Case ID: so2d_209/html/0283-02.html
Source: Caselaw Access Project
Author: {"author": "WIGGINTON, Chief Judge.", "license": "Public Domain", "url": "https://static.case.law/"}
Date Created: 2024-08-24T03:29:51.129683

Henry McHARGUE and Eva McHargue, his wife, Appellants, v. The GREAT ATLANTIC & PACIFIC TEA COMPANY, Inc., a Maryland corporation, Appellee.
    No. 1-421.
    District Court of Appeal of Florida. First District.
    April 23, 1968.
    
      J. B. Hodges, Lake City, for appellants.
    Roy T. Rhodes and Tom E. Gilman, of Horne, Rhodes & Lamb, Tallahassee, for appellee.
   WIGGINTON, Chief Judge.

Plaintiffs have appealed a final judgment rendered upon a verdict directed by the court in favor of defendant at the conclusion of plaintiffs’ evidence. It is contended that the evidence adduced at the trial on behalf of the plaintiffs was sufficient to establish a prima facie case of negligence as alleged in the complaint, and that the court erred in withdrawing the case from the jury and directing a verdict for defendant.

The proof establishes that plaintiff wife, upon completing her shopping in defendant’s food store, checked her purchases at the check-out counter and then proceeded toward the front door of the building preparatory to leaving the premises. At the end of the aisle which terminated at the end of the check-out counter, plaintiff wife tripped over a piece of heavy cardboard which had originally been used as a divider in a cardboard box in which quart bottles of mayonnaise had been packaged. The cardboard divider was placed on a low level platform beneath a display of large bags containing charcoal, and extended several inches out into the aisle in which plaintiff was required to walk in order to leave the store. Plaintiff testified that her ankle struck the cardboard divider at a distance of only a few inches above the floor, causing her to trip and fall which resulted in the injuries for which she claims damages.

Defendant’s store manager was called as an adverse witness and testified in response to direct examination by plaintiffs’ counsel. In his testimony the manager stated that empty cardboard boxes were normally deposited in the front of the store near the check-out counter for use by the bag boys and customers in packaging purchases. He stated that it was his understanding that plaintiff tripped over a cardboard mayonnaise box which had been placed on the low level platform near the aisle. He testified that such empty boxes were brought to the front of the store by company employees but that he did not know which of the employees brought to the front of the store the mayonnaise box over which plaintiff tripped, or placed it on the platform where it was left to protrude several inches into the aisle.
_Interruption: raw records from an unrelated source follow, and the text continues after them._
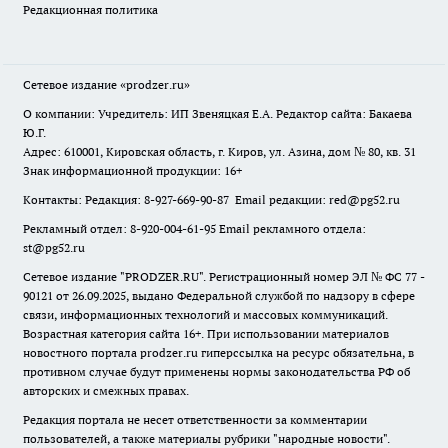
Редакционная политика
Сетевое издание
«prodzer.ru»
О компании: Учредитель: ИП Звеняцкая Е.А. Редактор сайта: Бакаева
Ю.Г.
Адрес: 610001, Кировская область, г. Киров, ул. Азина, дом № 80, кв. 31
Знак информационной продукции: 16+
Контакты: Редакция: 8-927-669-90-87 Email редакции: red@pg52.ru
Рекламный отдел: 8-920-004-61-95 Email рекламного отдела:
st@pg52.ru
Сетевое издание "
PRODZER.RU
". Регистрационный номер ЭЛ № ФС 77 -
90121 от 26.09.2025, выдано Федеральной службой по надзору в сфере
связи, информационных технологий и массовых коммуникаций.
Возрастная категория сайта 16+. При использовании материалов
новостного портала prodzer.ru гиперссылка на ресурс обязательна
,
в
противном случае будут применены нормы законодательства РФ об
авторских и смежных правах.
Редакция портала не несет ответственности за комментарии
пользователей, а также материалы рубрики "народные новости".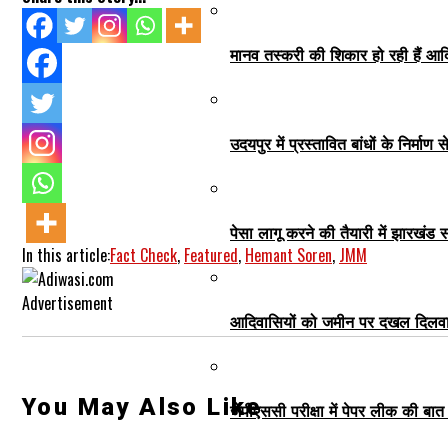
मानव तस्करी की शिकार हो रही हैं आदि
उदयपुर में प्रस्तावित बांधों के निर्मा
पेसा लागू करने की तैयारी में झारखंड
In this article:
Fact Check
,
Featured
,
Hemant Soren
,
JMM
Advertisement
आदिवासियों को जमीन पर दखल दिलवाना 
You May Also Like
जेपीएससी परीक्षा में पेपर लीक की ब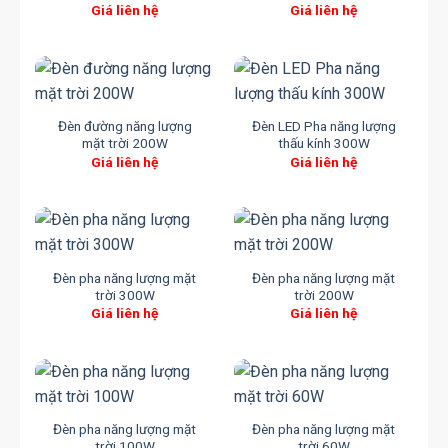
Giá liên hệ
Giá liên hệ
Đèn đường năng lượng
Đèn LED Pha năng lượng
mặt trời 200W
thấu kính 300W
Giá liên hệ
Giá liên hệ
Đèn pha năng lượng mặt
Đèn pha năng lượng mặt
trời 300W
trời 200W
Giá liên hệ
Giá liên hệ
Đèn pha năng lượng mặt
Đèn pha năng lượng mặt
trời 100W
trời 60W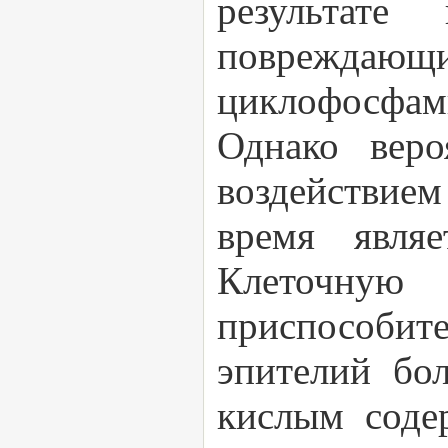
результате
повреждаю
циклофосфам
Однако веро
воздействием
время явля
Клеточную 
приспособит
эпителий бо
кислым соде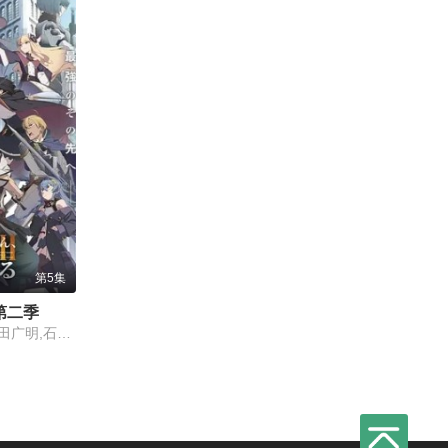
第5集
第二季
东山奈央,斋藤千和,平田广明,石川界人,内田直哉,仲田亚里沙,上田瞳,广濑有纪,矢野妃菜喜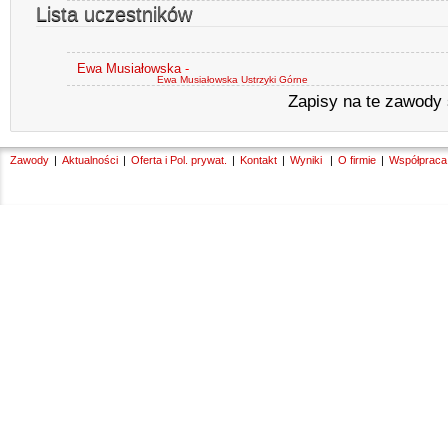
Lista uczestników
Ewa Musiałowska
-
Ewa Musiałowska Ustrzyki Górne
Zapisy na te zawody
Zawody
Aktualności
Oferta i Pol. prywat.
Kontakt
Wyniki
O firmie
Współpraca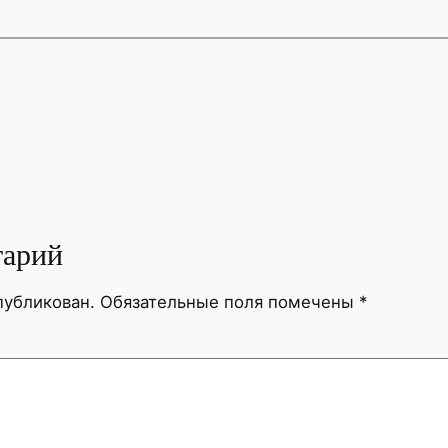
тарий
публикован.
Обязательные поля помечены
*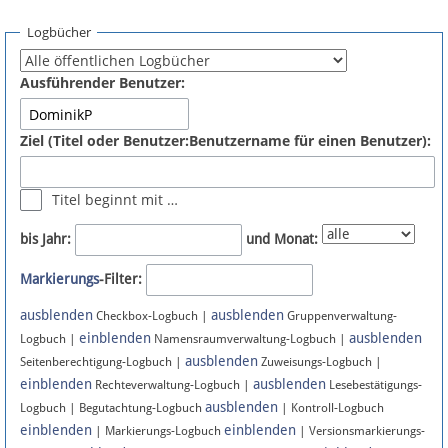
Spenden
Logbücher
Fördermitglied werden
Ausführender Benutzer:
Fehler melden
Ziel (Titel oder Benutzer:Benutzername für einen Benutzer):
Vernetzen
Titel beginnt mit …
Newsletter
bis Jahr:
und Monat:
Bluesky
Markierungs
-Filter:
ausblenden
ausblenden
Facebook
Checkbox-Logbuch |
Gruppenverwaltung-
einblenden
ausblenden
Logbuch |
Namensraumverwaltung-Logbuch |
ausblenden
Instagram
Seitenberechtigung-Logbuch |
Zuweisungs-Logbuch |
einblenden
ausblenden
Rechteverwaltung-Logbuch |
Lesebestätigungs-
ausblenden
Logbuch | Begutachtung-Logbuch
| Kontroll-Logbuch
einblenden
einblenden
| Markierungs-Logbuch
| Versionsmarkierungs-
Anmelden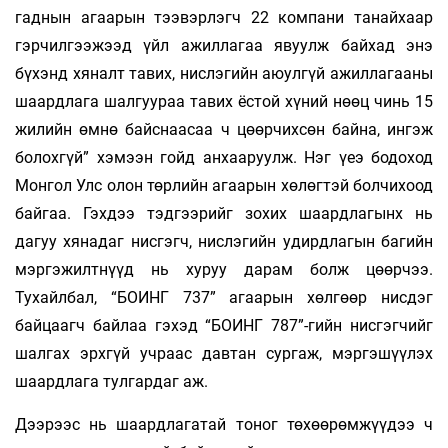
гаднын агаарын тээвэрлэгч 22 компани танайхаар
гэрчилгээжээд үйл ажиллагаа явуулж байхад энэ
бүхэнд хяналт тавих, нислэгийн аюулгүй ажиллагааны
шаардлага шалгуураа тавих ёстой хүний нөөц чинь 15
жилийн өмнө байснаасаа ч цөөрчихсөн байна, ингэж
болохгүй” хэмээн гойд анхааруулж. Нэг үеэ бодоход
Монгол Улс олон төрлийн агаарын хөлөгтэй болчихоод
байгаа. Гэхдээ тэдгээрийг зохих шаардлагынх нь
дагуу хянадаг нисгэгч, нислэгийн удирдлагын багийн
мэргэжилтнүүд нь хуруу дарам болж цөөрчээ.
Тухайлбал, “БОИНГ 737” агаарын хөлгөөр нисдэг
байцаагч байлаа гэхэд “БОИНГ 787”-гийн нисгэгчийг
шалгах эрхгүй учраас давтан сургаж, мэргэшүүлэх
шаардлага тулгардаг аж.
Дээрээс нь шаардлагатай тоног төхөөрөмжүүдээ ч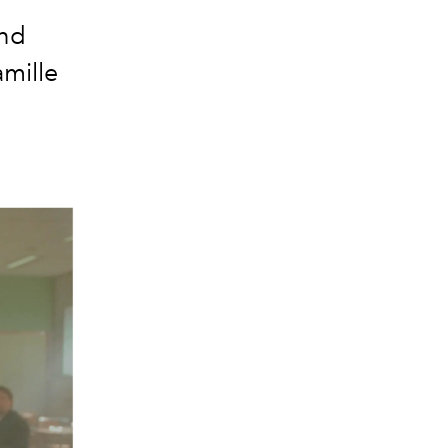
end
mille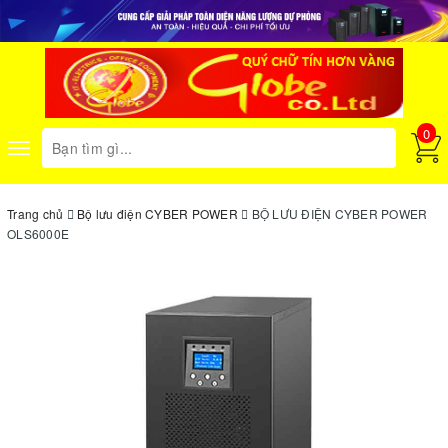
0
Toggle
navigation
Trang chủ
Bộ lưu điện CYBER POWER
BỘ LƯU ĐIỆN CYBER POWER
OLS6000E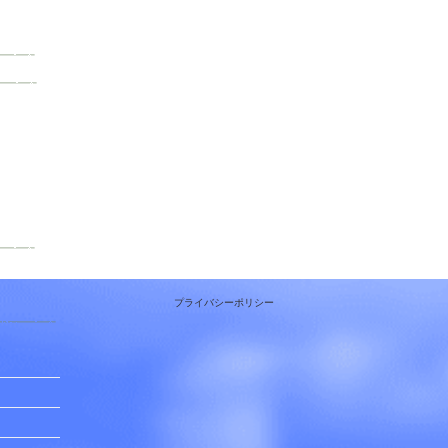
プライバシーポリシー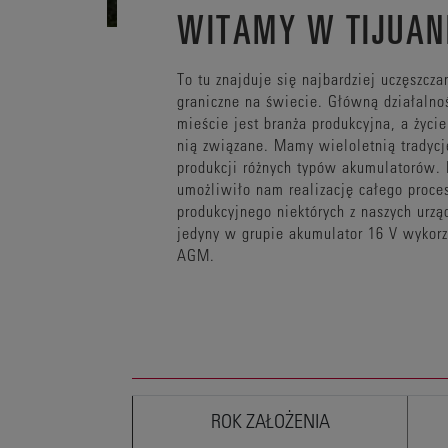
WITAMY W TIJUAN
To tu znajduje się najbardziej uczęszcz
graniczne na świecie. Główną działalno
mieście jest branża produkcyjna, a życie
nią związane. Mamy wieloletnią tradyc
produkcji różnych typów akumulatorów.
umożliwiło nam realizację całego proce
produkcyjnego niektórych z naszych urz
jedyny w grupie akumulator 16 V wykorz
AGM.
ROK ZAŁOŻENIA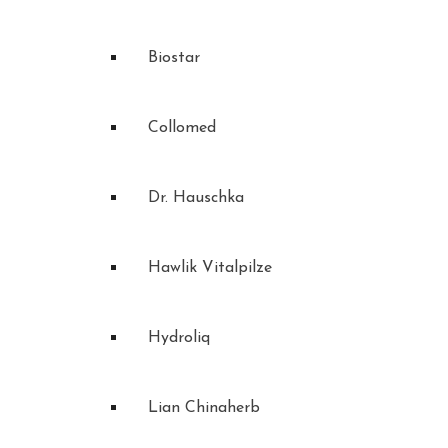
Biostar
Collomed
Dr. Hauschka
Hawlik Vitalpilze
Hydroliq
Lian Chinaherb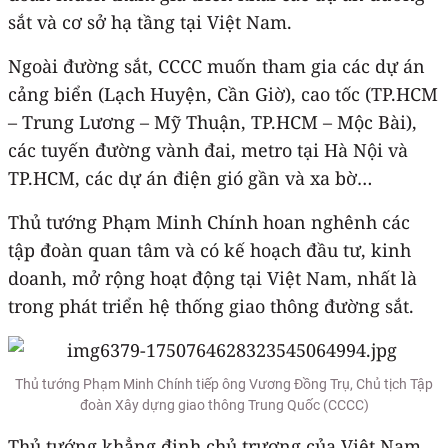
sắt và cơ sở hạ tầng tại Việt Nam.
Ngoài đường sắt, CCCC muốn tham gia các dự án
cảng biển (Lạch Huyện, Cần Giờ), cao tốc (TP.HCM
– Trung Lương – Mỹ Thuận, TP.HCM – Mộc Bài),
các tuyến đường vành đai, metro tại Hà Nội và
TP.HCM, các dự án điện gió gần và xa bờ…
Thủ tướng Phạm Minh Chính hoan nghênh các
tập đoàn quan tâm và có kế hoạch đầu tư, kinh
doanh, mở rộng hoạt động tại Việt Nam, nhất là
trong phát triển hệ thống giao thông đường sắt.
Thủ tướng Phạm Minh Chính tiếp ông Vương Đồng Trụ, Chủ tịch Tập
đoàn Xây dựng giao thông Trung Quốc (CCCC)
Thủ tướng khẳng định chủ trương của Việt Nam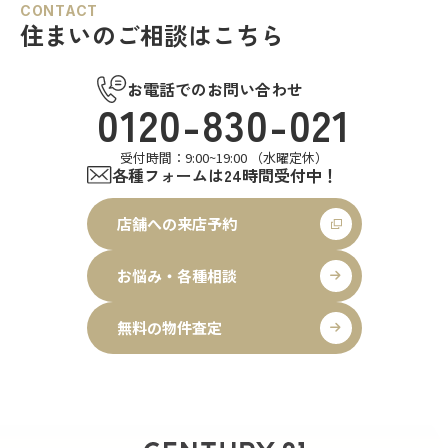
CONTACT
住まいのご相談はこちら
お電話でのお問い合わせ
0120-830-021
受付時間：9:00~19:00 （水曜定休）
各種フォームは24時間受付中！
店舗への来店予約
お悩み・各種相談
無料の物件査定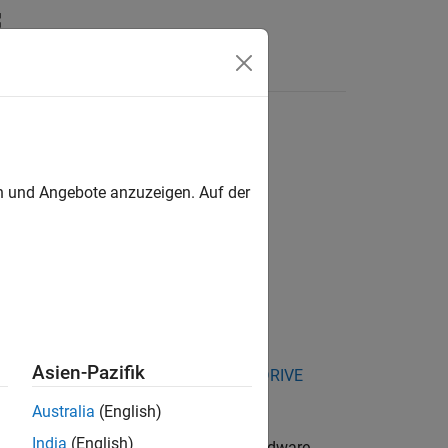
Answers
en und Angebote anzuzeigen. Auf der
Asien-Pazifik
kage for NVIDIA Jetson and NVIDIA DRIVE
Australia
(English)
India
(English)
®
gra (L4T) installed on the NVIDIA
hardware.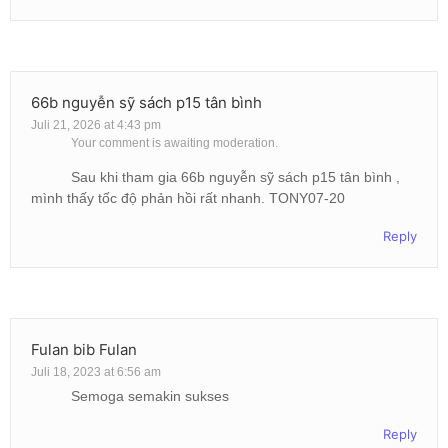
66b nguyễn sỹ sách p15 tân bình
Juli 21, 2026 at 4:43 pm
Your comment is awaiting moderation.
Sau khi tham gia 66b nguyễn sỹ sách p15 tân bình ,
mình thấy tốc độ phản hồi rất nhanh. TONY07-20
Reply
Fulan bib Fulan
Juli 18, 2023 at 6:56 am
Semoga semakin sukses
Reply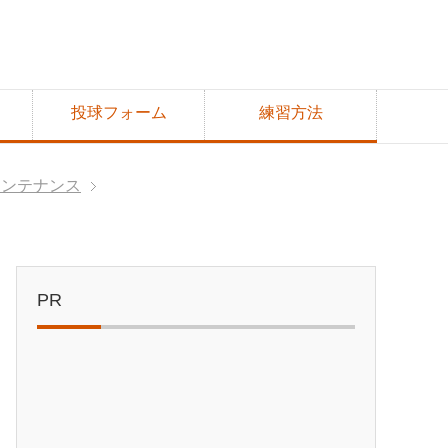
投球フォーム
練習方法
メンテナンス
PR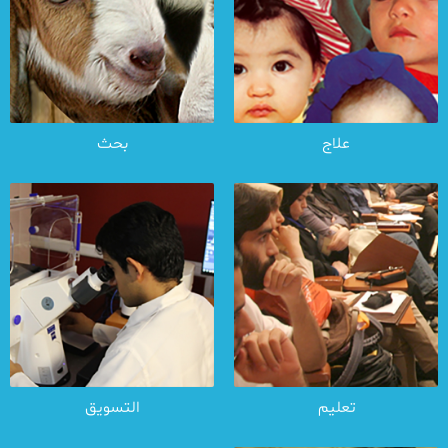
علاج
بحث
تعلیم
التسویق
On cross-examination by defendant’s counsel the manager stated he was not positive that the cardboard box was placed on the platform by one of his employees, but that it possibly could have been placed there by someone else.

By its answer defendant pleaded general denial and contributory negligence.

It is our view of the evidence that the jury could reasonably have concluded that defendant, by its employees, placed either the cardboard divider or the cardboard box on the display platform in such position as to permit it to protrude several inches out in the aisle where customers were required to walk after leaving the check-out counter in order to reach the front entrance to the store; that the cardboard divider or box was positioned so close to the floor as to not be readily discernible to a customer having no obligation to closely scrutinize the aisle in order to detect and avoid such an unexpected hazard; that the protruding box created a dangerous condition resulting from the negligence of defendant which proximately caused the injuries suffered by plaintiffs for which they claim damages. Whether plaintiff wife was guilty of contributory negligence in failing to observe and avoid the obstruction in the aisle where she was required to walk was a question to be resolved by the jury and not by the court.

It is our view that the evidence made out a prima facie case of liability as alleged in the complaint, and that the court erred in directing a verdict in favor of defendant. The judgment appealed is accordingly reversed and the cause remanded for a new trial.

CARROLL, DONALD K., and RAWLS, JJ., concur. 
      
      . Food Fair Stores, Inc. v. Trusell, (Fla.1961) 131 So.2d 730.
     
      
      . Conwell v. Zayre of Miami, Inc., (Fla.App.1964) 161 So.2d 537; McDermott v. Engstrom, (Fla.1955) 81 So.2d 553; Brisson v. W. T. Grant Company, (Fla.1955) 79 So.2d 771.